Bewdley Conservation Area
Bewdley Conservation Area was designated in 1968 and reviewed in 1976, and is 42.8 hectares (105.7 acres) in extent. It comprises the town centre, adjoining residential streets, part of the River Severn, adjoining river frontages and other landscape features, and part of the old settlement of Wribbenhall. The surviving built component of the Conservation Area dates primarily from the fifteenth to the nineteenth centuries, although settlement in the area predates this period.
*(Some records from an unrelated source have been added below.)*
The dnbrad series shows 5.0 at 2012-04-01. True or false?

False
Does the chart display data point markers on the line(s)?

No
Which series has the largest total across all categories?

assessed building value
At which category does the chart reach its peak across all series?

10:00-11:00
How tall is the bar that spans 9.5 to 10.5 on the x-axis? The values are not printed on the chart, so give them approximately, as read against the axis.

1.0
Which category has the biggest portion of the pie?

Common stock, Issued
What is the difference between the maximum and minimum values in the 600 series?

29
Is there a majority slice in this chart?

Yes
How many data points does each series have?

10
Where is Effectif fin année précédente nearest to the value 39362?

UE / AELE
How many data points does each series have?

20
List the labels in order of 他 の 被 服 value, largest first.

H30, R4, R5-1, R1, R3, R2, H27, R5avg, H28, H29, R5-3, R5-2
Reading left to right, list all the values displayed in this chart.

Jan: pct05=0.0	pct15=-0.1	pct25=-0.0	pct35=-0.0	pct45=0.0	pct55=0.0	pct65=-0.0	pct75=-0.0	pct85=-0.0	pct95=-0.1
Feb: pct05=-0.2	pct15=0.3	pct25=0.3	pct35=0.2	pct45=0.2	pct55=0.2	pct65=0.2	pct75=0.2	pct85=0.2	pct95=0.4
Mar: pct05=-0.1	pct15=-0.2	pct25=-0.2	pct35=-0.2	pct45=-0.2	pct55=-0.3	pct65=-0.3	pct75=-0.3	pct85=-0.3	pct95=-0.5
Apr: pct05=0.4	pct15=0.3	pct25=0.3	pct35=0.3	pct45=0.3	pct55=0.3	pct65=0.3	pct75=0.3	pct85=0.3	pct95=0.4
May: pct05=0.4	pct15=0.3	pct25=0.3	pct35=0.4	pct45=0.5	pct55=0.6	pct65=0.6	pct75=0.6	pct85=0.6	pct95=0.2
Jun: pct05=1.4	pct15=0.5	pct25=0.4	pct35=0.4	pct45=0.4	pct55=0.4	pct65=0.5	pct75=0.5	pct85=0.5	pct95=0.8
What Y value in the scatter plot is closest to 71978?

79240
The Conservation Area is at the heart of the town of Bewdley that is itself set in and hidden by unspoilt undulating countryside. The Area includes a large proportion of the town and in places abuts open countryside; hence the rural setting of the town is an important component of its character and in turn that of the Conservation Area. Much of this countryside was recognised in the Worcestershire County Development Plan during the 1950s as being an Area of Great Landscape Value, and has been recognised in successive Local Plans as having high local landscape quality. To the west, north and south lie the Wyre Forest and its outliers, which are recognised as being of national importance to nature conservation. The urban fringe to the east of the river is entirely allocated as Green Belt. It is important to conserve the rural setting of the town and Conservation Area, and in so doing to recognise the interrelationships between the Area and overall setting.
The River Severn is a significant feature forming a valley through the centre of the Conservation Area and Town. Here the channel varies in width between approximately 40 and 55 metres. The riverbanks are, for the most part in this location, revetted with natural sandstone blocks that historically formed quaysides. Importantly, the River brings the countryside into the town, particularly as to the north and south, the town is pinched inwards in plan towards the River. In addition, there is only one bridge over the River in the town centre and Conservation Area, meaning views upstream and downstream from the bridge itself and adjoining quaysides towards the countryside are uninterrupted and continuous.
The Conservation Area has considerable architectural and historic interest. The town’s origins as a principal crossing point of the River Severn during medieval times and as an inland port established it as a thriving centre for trade, which continued until the late 18th and early 19th centuries. Its prosperity is reflected in many buildings, particularly those constructed during the late middle ages and Georgian periods; which have stamped a clear and unmistakable character on the town, and generally comprise a clear lead for new development to follow. The construction of the railway station during the mid. 19th century brought Victorian architectural influences, particularly to parts of Wribbenhall.